— Elles ont pourtant tout ce qu'il faut pour rire et s'amuser en société, ma chère jesté. Vous croyez-t-il pas qu'au lieu de leur montrer comment t'est-ce que les Européennes se font brillamment étinceler le trésor, vous auriez avantage de les confier à des dégourdis dessalés du calbar et bourrés de bonnes recettes ? Car, soyons logiques, ma Majesté, mais une frangine est surtout frigidaire biscotte les gus sont pas à l'hauteur de la situation. Vous avez des tas de petits malins qui se prennent pour des épées et qu'ont pas plus de fantaisie qu'un centre de sémination artificielle. Neuf fois sur dix, leurs prouesses c'est « dérangez-vous pas pour moi, je fais qu'entrer et sortir » ; à ce compte-là, les cœurs pas très portées sur la tendresse ravageuse prennent pour une corvée ce qui devrait z'être une partie d'extase, comprenez-vous ?

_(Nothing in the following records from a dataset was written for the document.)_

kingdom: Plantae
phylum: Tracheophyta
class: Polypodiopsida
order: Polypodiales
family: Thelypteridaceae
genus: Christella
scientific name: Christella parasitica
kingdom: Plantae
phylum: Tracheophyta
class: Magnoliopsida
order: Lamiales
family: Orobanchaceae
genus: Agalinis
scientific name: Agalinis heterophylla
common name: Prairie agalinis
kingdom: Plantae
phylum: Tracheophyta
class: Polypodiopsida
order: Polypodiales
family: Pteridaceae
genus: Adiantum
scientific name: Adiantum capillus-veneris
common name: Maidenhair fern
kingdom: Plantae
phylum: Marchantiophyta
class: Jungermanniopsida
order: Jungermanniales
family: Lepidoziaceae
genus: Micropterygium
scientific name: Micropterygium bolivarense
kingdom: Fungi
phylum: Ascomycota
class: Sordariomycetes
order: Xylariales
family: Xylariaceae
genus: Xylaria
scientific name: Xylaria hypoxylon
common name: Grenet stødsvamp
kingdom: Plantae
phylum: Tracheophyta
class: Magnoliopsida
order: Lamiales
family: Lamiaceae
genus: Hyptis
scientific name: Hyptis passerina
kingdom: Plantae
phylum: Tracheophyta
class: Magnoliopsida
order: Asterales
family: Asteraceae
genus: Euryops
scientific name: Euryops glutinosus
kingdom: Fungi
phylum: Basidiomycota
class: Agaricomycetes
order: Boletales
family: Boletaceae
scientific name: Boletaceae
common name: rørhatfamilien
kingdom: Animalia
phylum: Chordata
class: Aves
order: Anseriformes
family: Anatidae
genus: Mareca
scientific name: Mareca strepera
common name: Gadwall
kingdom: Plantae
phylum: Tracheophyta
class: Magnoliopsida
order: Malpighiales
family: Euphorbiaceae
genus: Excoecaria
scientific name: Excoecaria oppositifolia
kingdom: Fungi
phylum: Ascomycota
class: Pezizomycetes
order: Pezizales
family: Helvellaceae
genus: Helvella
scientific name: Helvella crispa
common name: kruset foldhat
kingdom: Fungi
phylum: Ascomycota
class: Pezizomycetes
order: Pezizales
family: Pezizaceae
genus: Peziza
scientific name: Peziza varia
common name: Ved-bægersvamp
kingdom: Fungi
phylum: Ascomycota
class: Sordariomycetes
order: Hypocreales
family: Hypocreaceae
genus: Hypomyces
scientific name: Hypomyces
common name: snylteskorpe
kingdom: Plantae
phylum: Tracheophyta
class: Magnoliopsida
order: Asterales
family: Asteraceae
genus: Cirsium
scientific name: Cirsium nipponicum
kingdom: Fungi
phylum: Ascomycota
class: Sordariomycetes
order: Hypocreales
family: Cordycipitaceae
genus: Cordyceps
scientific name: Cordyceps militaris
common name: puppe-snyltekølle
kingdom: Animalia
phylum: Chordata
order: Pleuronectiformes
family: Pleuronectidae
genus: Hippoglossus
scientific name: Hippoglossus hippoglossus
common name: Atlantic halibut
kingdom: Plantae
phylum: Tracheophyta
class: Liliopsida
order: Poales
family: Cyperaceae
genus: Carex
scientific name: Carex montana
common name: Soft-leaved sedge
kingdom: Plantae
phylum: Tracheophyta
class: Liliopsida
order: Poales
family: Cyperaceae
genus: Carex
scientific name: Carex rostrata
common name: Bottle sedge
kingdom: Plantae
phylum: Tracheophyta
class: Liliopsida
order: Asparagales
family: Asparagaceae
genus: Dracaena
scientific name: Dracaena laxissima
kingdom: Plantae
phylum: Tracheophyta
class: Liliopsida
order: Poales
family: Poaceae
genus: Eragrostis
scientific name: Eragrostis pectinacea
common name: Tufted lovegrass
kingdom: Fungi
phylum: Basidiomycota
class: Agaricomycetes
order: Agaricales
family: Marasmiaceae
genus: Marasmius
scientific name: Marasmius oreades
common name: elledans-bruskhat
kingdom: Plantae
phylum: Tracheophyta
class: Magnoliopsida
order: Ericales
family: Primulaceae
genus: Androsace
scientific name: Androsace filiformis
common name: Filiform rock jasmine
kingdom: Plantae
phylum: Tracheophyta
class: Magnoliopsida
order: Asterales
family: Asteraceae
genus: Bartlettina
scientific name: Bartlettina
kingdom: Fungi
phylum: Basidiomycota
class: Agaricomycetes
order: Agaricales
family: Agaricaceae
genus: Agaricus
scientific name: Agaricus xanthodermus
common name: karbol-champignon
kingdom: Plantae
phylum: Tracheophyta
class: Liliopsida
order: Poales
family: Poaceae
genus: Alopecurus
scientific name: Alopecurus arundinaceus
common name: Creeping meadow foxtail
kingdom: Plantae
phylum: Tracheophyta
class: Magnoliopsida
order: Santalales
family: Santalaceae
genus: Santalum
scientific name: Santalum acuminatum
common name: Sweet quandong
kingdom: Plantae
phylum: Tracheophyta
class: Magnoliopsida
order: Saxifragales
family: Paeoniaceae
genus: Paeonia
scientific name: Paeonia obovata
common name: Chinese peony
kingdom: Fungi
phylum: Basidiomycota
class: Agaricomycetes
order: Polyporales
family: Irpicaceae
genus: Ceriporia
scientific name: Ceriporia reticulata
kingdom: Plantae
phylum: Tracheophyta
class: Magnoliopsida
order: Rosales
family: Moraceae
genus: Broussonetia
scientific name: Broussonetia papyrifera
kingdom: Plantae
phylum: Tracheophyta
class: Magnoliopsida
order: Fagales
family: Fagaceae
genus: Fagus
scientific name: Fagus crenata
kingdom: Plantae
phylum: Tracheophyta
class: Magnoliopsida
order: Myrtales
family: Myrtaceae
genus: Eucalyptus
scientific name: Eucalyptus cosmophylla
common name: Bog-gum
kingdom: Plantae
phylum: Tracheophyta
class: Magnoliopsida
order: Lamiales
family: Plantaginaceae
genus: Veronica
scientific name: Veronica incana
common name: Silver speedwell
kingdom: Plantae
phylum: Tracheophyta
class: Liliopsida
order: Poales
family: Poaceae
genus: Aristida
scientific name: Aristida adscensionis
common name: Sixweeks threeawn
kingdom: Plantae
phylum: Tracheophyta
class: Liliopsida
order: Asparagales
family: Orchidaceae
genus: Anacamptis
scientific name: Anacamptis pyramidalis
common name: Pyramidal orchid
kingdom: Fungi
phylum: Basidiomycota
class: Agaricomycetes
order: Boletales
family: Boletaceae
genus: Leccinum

L'énorme potentate paraît troublée par la diatribe béruréeune. Elle écoute, depuis son trône majuscule, en caressant ses formidables bajoues plus ou moins goitreuses.
— J'ai pensé à cet aspect du problème, nous dit-elle, mais il offre une impossibilité majeure : si nos filles s'accouplent avec des Blancs, notre race sera polluée, car il s'ensuivrait une progéniture impure…
Le Gravossimo tique vachement sur les épithètes.
— Votre Majesté envoie le bouchon un peu loin, affirme-t-il. « Polluée », « impure », c'est pas très gentil, ça… Sa Majesté serait racisse sur les bords que j'en serais point tautrement surpris.
— Une race comme la nôtre doit se préserver farouchement, affirme la souveraine.
A mon tour, j'interviens.
— Le monde évolue, Majesté. Ce sont les croisements qui assurent la solidité de la race humaine. Lorsque tous les habitants de la planète auront la même couleur indéfinissable, le même gouvernement et la même religion, alors seulement les conflits cesseront et l'homme sera digne de lui-même.
Pour lors, le petit vieux barbu qui tient le sceptre gravit à genoux les marches du trône et dit quelque chose de pas gentil sur nous à la reine. Bien qu'il s'exprime en dialecte malotrusien, je devine à la vivacité, à l'âpreté de son ton qu'il ne partage pas notre point de vue et qu'il rappelle sa souveraine à l'ordre. Elle l'apaise d'un geste de ses petits bras jambonnesques.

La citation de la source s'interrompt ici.